Some people just received an unexpected vacation of sorts. Some received the perk of working from home in their pajamas, and all the added benefits that go along. Others received a forced fast. And others, still, received a whole new host of duties and responsibilities and some subsequent limitations along with them.

So how do we begin to solve the problem of doing even more with even less time? I’m not a lover of plopping the kid down in front of the TV or handing him the iPad for a couple hours so that daddy can do some direct marketing, but will there be many other choices? We can’t bring them to a daycare or a sitter. We can’t send them to grandma and grandpa’s for the day. We can’t hand them off to the neighbor or friend’s house for the day, even if we were willing to take turns and cover for each other day after day. None of that is recommended. The lock-down is far too serious and all of those options are against the whole purpose of the social distancing.

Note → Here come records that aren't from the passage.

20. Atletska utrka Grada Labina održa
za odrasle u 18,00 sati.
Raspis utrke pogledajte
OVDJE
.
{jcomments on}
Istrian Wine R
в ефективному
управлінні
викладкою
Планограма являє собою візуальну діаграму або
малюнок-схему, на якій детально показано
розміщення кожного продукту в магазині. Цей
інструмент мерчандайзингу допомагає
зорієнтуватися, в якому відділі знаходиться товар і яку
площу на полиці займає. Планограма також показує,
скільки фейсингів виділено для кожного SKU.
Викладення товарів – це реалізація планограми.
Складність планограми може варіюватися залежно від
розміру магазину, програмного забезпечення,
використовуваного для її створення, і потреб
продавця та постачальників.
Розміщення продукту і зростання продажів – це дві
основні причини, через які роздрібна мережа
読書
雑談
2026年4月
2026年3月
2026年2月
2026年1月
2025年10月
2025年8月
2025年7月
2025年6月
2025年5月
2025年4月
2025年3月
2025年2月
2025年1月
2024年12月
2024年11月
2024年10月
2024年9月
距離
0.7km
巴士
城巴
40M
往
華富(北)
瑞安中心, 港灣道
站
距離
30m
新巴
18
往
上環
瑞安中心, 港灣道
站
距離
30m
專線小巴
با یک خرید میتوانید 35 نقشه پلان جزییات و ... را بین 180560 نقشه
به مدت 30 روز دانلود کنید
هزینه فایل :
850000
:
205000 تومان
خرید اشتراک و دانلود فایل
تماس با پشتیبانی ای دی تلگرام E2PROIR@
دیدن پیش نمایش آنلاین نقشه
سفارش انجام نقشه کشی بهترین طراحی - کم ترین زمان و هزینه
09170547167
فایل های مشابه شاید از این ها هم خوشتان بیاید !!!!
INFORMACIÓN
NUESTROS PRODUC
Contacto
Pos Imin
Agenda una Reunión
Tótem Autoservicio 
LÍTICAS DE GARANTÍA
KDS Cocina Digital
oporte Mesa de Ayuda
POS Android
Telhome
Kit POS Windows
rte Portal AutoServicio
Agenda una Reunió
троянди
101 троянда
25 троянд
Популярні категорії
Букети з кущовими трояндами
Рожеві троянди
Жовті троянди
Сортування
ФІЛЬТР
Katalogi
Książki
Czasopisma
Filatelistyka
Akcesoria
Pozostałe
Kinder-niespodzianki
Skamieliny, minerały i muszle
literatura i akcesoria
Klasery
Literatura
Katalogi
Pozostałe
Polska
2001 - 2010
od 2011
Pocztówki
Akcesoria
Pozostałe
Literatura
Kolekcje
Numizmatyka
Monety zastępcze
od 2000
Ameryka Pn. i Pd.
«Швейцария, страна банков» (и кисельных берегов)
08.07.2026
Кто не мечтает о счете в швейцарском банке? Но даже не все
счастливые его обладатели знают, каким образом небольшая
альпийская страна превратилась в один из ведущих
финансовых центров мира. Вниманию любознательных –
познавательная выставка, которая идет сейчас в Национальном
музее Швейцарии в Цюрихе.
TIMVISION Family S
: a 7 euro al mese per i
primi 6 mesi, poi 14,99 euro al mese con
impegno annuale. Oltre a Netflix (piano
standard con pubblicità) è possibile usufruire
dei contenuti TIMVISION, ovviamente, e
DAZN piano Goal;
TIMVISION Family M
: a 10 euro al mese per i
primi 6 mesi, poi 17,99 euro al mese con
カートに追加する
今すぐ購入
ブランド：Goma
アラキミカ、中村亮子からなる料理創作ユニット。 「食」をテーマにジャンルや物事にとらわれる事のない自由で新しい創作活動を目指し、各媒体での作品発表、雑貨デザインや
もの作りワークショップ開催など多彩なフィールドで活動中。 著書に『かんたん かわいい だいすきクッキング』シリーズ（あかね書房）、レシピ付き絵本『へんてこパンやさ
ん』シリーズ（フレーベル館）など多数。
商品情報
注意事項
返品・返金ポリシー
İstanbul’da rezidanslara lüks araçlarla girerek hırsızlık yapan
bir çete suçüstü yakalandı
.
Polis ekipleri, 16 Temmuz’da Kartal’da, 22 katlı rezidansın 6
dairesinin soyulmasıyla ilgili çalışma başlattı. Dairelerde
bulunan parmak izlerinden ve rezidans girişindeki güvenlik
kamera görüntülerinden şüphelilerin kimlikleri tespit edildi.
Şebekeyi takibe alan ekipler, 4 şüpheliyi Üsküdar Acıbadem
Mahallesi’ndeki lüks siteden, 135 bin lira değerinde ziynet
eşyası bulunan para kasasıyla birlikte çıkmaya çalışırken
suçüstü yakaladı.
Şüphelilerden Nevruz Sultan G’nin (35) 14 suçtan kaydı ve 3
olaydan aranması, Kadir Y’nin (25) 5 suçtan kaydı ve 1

Wait, there’s more! As parents, we are also being urged to be as mindful and positive as possible while the young kids are home. We need to lessen the negative impact of the severity, the fear, the stress, and the uncertainty for their sake. Nobody wants their kids traumatized or having childhood anxiety over any of this. Nobody wants to break down in front of them and scare them even worse. No one wants their child to see them buckle. It’s now just about the tallest order I’ve ever been asked to fulfill (so far, …sigh), and I refuse to let people down. Especially my family.

My inner voice, for years and years now, has been telling me to do my best with whatever I have control over and to let go of the rest. Let those chips fall where they may. And now, even the things I did once have control over have changed. My control has been taken somewhat away in certain vital areas. Very vital areas.

My inner voice is struggling to receive that message and process it fully. It understands the logic and rationale, and it does not disagree. But it also knows what’s at stake with my family and my business. It knows the pickle I’m in now regarding the needs of my child, the needs of my business, and the needs of the many. It’s become such a challenging time across the board that even the mental process of sorting it all out has taken extra time. Each day the information we are trying to process and maneuver around becomes a little different, and usually worse than the day before. But eventually the inner voice establishes the cooler head and some progress can begin to get made.

It’s been a difficult end of one week and start of the next for many of us. Small businesses all across the board are going to take a hit, as are the bigger ones too. Restaurants. The service industry. Businesses in and around heavily populated cities. Food trucks and vendors. Event facilities. Even public transportation. The impact will be far-reaching and long-lasting to say the least.

I’m sure companies like my wife’s job will up their game and make some kind of announcement soon which will be considerate and beneficial for their people. Some places are just a bit slower at that type of thing, that’s all. But, oh yeah, it will definitely take the two of us to get this done the way it needs to be done. The needs of our family must come first. Those needs include doing what’s best for our son, but they also include keeping the train moving and the coals burning.

I am hopeful that she will be allowed to work from home, even intermittently. I will be a vigilant, positive, and present father while she is working. And when she is able to relieve me, whenever and for however long, I will be smart and work as much as humanly possible. This new endeavor will take equal parts planning, improvisation, sacrifice, flexibility and dedication.

Realistically, I will not be able to do the volume and hours of marketing needed in the way that I was previously and in the exact way I need to, but it’s going to have to be enough. I am not able to control anything beyond that, and that right there is the trusted collegial inner voice that I know and love. The one telling me to be brave and go forth.

I wish everyone out there reading this all the best, through these times and always. Good health. Good times. Good luck. May you find what you need to get yourself and your loved ones through this. And if you don’t find it, then may it find you.